The phrase "72 better" offers a compelling vision for the future, encouraging us to strive for excellence, transcend our limitations, and achieve a state of purity and growth. By embracing this vision and working towards a state of impurity, we can create a brighter future for ourselves, our communities, and the world at large.
The film originally premiered in Spain in late 2020, followed by a theatrical roll-out in early 2022 handled by Phoenix Entertainment. estado impuro aka state of impurity 2022 72 better
The phrase "72 better" may seem unrelated to the concept of estado impuro at first glance.
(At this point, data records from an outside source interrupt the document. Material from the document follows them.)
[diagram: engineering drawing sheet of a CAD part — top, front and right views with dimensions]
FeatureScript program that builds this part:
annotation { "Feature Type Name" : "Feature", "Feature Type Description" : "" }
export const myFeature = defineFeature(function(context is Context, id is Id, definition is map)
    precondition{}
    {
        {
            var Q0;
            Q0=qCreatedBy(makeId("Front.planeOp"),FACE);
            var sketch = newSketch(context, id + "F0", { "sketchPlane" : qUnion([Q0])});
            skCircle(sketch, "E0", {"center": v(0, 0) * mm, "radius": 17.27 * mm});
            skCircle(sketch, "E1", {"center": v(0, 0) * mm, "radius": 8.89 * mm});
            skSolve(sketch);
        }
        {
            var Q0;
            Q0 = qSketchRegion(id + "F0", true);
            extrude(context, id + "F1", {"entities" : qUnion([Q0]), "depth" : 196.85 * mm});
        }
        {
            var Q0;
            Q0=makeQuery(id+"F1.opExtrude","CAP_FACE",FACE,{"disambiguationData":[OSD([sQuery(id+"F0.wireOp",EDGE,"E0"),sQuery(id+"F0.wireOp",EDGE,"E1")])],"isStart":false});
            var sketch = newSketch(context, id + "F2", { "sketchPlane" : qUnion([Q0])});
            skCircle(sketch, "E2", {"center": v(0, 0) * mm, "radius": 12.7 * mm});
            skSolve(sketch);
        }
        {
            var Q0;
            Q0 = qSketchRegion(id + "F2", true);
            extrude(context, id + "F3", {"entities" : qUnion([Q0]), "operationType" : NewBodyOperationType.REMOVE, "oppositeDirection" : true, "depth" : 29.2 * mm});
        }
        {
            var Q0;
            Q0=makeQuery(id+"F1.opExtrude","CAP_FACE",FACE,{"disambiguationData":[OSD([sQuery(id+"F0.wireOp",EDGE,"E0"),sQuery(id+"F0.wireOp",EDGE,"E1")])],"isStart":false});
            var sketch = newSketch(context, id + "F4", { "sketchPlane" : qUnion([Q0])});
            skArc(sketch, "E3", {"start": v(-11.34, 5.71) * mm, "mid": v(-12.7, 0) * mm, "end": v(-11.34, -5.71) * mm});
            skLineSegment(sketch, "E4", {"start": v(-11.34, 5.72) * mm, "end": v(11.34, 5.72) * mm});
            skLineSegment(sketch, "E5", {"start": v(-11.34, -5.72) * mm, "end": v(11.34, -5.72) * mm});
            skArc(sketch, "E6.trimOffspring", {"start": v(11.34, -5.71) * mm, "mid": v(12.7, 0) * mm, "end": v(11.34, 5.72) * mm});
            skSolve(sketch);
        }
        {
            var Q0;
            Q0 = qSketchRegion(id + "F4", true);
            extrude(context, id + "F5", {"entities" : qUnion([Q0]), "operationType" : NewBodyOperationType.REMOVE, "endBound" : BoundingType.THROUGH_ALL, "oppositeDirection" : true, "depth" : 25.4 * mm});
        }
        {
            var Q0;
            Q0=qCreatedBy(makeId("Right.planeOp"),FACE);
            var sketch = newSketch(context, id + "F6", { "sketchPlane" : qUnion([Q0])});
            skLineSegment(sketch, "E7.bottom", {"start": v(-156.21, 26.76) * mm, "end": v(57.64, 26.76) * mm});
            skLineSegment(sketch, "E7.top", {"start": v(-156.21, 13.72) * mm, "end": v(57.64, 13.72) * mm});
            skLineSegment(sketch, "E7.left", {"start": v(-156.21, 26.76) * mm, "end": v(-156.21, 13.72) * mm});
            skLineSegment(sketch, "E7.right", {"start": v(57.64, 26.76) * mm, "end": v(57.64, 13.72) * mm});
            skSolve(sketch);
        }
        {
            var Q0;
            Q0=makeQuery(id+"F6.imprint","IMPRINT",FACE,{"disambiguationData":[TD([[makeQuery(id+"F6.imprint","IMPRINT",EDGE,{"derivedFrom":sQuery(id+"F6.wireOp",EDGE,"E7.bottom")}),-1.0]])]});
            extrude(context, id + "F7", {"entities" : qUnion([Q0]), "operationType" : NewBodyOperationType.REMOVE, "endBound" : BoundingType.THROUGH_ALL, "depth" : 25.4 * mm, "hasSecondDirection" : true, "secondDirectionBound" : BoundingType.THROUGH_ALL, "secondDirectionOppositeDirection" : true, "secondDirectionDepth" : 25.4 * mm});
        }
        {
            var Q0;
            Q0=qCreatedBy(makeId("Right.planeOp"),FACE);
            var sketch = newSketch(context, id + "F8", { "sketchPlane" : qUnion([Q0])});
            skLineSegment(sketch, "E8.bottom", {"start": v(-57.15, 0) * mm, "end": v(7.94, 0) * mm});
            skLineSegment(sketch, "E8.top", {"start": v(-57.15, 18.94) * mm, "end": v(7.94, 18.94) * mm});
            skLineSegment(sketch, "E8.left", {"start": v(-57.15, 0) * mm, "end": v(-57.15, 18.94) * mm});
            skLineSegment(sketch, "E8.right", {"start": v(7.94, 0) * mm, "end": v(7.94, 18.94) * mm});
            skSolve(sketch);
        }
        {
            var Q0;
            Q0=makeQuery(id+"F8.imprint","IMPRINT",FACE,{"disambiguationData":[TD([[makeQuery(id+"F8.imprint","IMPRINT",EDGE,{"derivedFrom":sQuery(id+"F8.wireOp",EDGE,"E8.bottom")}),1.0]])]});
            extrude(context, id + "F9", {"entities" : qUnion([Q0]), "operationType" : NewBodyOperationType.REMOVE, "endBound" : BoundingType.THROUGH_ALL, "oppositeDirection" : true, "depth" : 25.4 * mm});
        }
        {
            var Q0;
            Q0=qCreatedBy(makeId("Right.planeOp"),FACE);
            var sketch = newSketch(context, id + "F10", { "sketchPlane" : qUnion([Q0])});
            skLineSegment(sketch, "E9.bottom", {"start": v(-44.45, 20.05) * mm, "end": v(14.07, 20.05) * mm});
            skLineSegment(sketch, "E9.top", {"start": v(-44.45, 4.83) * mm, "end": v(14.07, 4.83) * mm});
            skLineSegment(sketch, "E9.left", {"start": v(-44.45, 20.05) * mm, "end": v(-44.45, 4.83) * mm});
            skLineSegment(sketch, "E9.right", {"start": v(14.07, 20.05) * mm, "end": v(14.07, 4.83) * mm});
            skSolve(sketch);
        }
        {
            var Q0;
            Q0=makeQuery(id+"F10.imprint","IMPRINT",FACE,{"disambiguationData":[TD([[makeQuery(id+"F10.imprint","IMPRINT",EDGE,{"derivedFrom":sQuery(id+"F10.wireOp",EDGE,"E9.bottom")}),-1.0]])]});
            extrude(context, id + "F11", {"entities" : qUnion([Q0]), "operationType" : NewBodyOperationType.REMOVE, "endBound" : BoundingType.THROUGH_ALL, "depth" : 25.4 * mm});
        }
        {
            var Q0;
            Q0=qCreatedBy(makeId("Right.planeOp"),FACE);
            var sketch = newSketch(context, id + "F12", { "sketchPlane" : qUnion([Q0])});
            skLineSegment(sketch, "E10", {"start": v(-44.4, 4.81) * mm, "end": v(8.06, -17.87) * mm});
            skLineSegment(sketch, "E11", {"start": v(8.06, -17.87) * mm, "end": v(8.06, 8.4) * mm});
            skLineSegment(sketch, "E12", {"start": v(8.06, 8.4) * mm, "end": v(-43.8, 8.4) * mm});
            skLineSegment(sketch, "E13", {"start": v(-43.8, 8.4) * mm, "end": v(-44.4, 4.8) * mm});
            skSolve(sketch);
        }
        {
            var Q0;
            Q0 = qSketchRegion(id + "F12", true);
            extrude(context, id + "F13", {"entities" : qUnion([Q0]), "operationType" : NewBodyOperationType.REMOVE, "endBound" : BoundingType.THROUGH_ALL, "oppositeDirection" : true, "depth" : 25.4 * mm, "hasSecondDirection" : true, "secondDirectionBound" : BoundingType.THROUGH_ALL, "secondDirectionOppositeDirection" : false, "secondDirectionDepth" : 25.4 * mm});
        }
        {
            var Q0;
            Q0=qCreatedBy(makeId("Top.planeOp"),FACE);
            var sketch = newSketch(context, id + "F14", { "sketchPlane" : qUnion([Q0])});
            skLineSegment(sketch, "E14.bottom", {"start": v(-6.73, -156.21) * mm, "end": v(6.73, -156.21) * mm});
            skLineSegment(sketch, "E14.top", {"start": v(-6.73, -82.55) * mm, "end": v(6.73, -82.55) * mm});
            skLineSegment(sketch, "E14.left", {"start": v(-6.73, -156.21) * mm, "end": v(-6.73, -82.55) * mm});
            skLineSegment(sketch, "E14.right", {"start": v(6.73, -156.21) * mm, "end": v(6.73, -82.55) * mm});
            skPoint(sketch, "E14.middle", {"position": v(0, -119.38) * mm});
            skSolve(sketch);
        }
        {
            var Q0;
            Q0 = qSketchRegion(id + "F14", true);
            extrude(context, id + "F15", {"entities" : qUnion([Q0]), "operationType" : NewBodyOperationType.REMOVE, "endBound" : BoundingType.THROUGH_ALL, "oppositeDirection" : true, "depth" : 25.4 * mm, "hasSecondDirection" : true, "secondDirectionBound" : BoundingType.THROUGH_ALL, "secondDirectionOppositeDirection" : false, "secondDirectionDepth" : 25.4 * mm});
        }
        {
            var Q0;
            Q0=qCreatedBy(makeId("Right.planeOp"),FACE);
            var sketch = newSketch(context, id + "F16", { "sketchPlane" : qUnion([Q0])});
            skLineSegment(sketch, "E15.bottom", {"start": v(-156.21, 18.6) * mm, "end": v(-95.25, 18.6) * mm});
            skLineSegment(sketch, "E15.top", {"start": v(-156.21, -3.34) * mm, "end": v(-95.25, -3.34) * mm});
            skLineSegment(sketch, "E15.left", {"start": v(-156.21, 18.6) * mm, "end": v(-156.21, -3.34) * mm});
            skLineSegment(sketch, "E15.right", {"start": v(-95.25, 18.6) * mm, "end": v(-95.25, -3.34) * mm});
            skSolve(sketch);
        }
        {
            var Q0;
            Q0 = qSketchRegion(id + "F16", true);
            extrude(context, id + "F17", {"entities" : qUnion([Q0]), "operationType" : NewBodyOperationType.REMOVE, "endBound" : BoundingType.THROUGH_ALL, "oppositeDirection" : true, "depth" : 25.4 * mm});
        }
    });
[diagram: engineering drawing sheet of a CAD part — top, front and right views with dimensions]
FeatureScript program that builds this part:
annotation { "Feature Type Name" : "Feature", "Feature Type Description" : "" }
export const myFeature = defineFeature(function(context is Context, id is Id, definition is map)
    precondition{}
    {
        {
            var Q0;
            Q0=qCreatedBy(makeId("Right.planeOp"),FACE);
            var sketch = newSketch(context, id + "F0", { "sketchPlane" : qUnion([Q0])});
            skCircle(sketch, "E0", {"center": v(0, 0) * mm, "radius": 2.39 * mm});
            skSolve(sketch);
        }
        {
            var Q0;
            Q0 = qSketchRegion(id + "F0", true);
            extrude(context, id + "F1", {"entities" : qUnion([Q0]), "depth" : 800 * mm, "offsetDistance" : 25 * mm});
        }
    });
However, upon closer inspection, it becomes clear that this phrase can be connected to the idea of striving for improvement and purification. The phrase "72 better" offers a compelling vision
What starts as an amiable lunch quickly derails when Daniel drops a provocative question: Are you truly happy, or are you just following a pre-programmed life script? The phrase "72 better" may seem unrelated to
The title’s pun on “estado” (state/condition) immediately politicizes impurity. Traditional nation-states rely on a metaphor of the body politic: clean borders, immune systems, a singular language and bloodline. From 19th-century eugenics to contemporary immigration controls, the state’s primary anxiety is contamination. Estado Impuro inverts this fear: what if the state is always already impure? The work appears to respond to the post-2020 moment, when COVID-19 proved that no border could seal out a virus. But it also looks back to 1972 (hence “72 Better”): a year of anti-colonial wars, the Munich Olympics massacre, and the first global oil shock—moments when the fiction of autonomous, pure nation-states shattered. By declaring itself “72 Better,” the piece argues that recognizing impurity is a half-century overdue. Better to be a mongrel state than a beautiful corpse.
Based on the phrase "estado impuro" (impure state) and the context of software development ("state," "better"), this appears to be a reference to or Impure Components (common in frameworks like Angular) or a general State Management concept where state changes are not detected efficiently.